Error handling is cute: by default invalid JSON syntax in a query produces null in result set rather than an exception. Apparently that's how the cool kids like it. For those of us that prefer our exceptions hurled rather than swallowed there is an option to override this behaviour.

SQL is the best development language for Big Data

This was Tom Kyte giving the obverse presentation to Dai Clegg: Oracle can do all this Big Data stuff, and has been doing it for some time. He started with two historical observations:
  • XML data stores were going to kill off relational databases. Which didn't happen.
  • Before relational databases and SQL there was NoSQL, literally no SQL. Instead there were things like PL/1, which was a key-value data store.
Tom had a list of features in Oracle which support Big Data applications. They were:
  • Analytic functions which have enabled ordered array semantics in SQL since the last century.
  • SQL Developer's support for Oracle Data Mining.
  • The MODEL clause (for those brave enough to use it).
  • Advanced pattern matching with the MATCH RECOGNIZE clause in 12c
  • External tables with their support for extracting data from flat files, including from HDFS (with the right connectors)
  • Support for JSON documents (see above).
He could also have discussed document storage with XMLType and Oracle Text, Enterprise R, In-Memory columnar storage, and so on. We can even do Map/Reduce in PL/SQL if we feel so inclined. All of these are valid assertions; the problem is (pace Dai Clegg) simply one of licensing. Too many of the Big Data features are chargeable extras on top of Enterprise Edition licenses. Big Data technology is suited to a massively parallel world where all processors are multi-core and Oracle's licensing policy isn't.

Five hints for efficient SQL

This was an almost philosophical talk from Jonathan Lewis, in which he explained how he uses certain hints to fix poorly performing queries. The optimizer takes a left-deep approach, which can lead to a bad choice of transformation, bad estimates (but check your stats as well!) and bad join orders. His strategic solution is to shape the query with hints so that Oracle's execution plan meets our understanding of the data. <

So his top five hints are:
  • (NO_)MERGE
  • (NO_)PUSH_PRED
  • (NO_)UNNEST
  • (NO_)PUSH_SUBQ
  • DRIVING_SITE
Jonathan calls these strategic hints, because advise the optimizer how to join tables or how to transform a sub-query. They don't hard-code paths in the way that say the INDEX hint does.

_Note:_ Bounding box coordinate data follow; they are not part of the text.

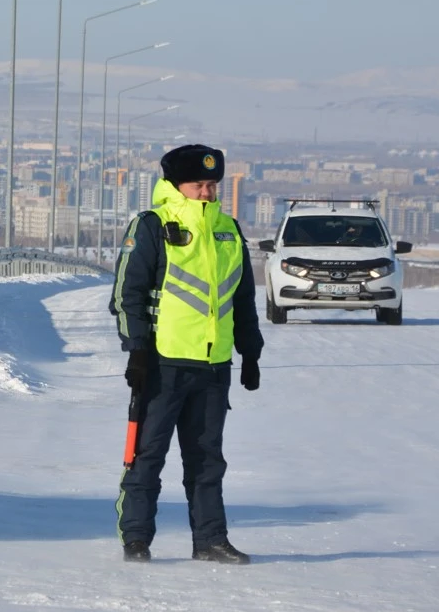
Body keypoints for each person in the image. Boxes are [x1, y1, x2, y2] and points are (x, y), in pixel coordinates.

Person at [109, 144, 264, 564]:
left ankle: (211, 541)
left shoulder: (228, 230)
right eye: (199, 184)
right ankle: (137, 541)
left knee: (207, 462)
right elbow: (128, 295)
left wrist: (251, 353)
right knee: (146, 458)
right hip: (162, 366)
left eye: (212, 184)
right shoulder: (152, 225)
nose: (207, 192)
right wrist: (137, 350)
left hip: (213, 368)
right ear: (177, 185)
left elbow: (243, 300)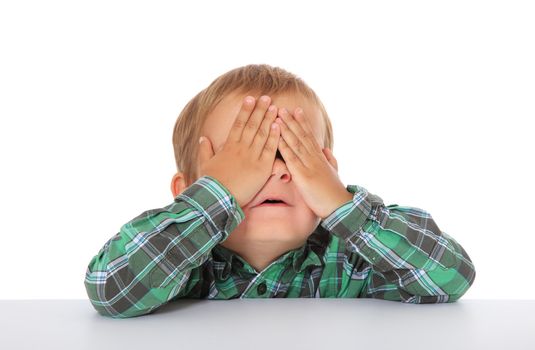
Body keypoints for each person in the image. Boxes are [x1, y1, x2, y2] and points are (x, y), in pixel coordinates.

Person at [84, 64, 476, 318]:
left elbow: (450, 276)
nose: (274, 173)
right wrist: (218, 195)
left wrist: (340, 204)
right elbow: (109, 289)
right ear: (189, 191)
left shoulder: (354, 260)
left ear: (326, 175)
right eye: (242, 159)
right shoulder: (179, 260)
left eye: (293, 154)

Halfway through the presentation Jonathan's laptop slid off the lectern and slammed onto the stage floor. End of presentation? Luckily not. Apparently his laptop is made of the same stuff they use for black box flight recorders, because after a few anxious minutes it rebooted successfully and he was able to continue with his talk. I was struck by how unflustered he was by the situation (even though he didn't have a backup due to last minute tweaking of the slides). A lovely demonstration of grace under pressure.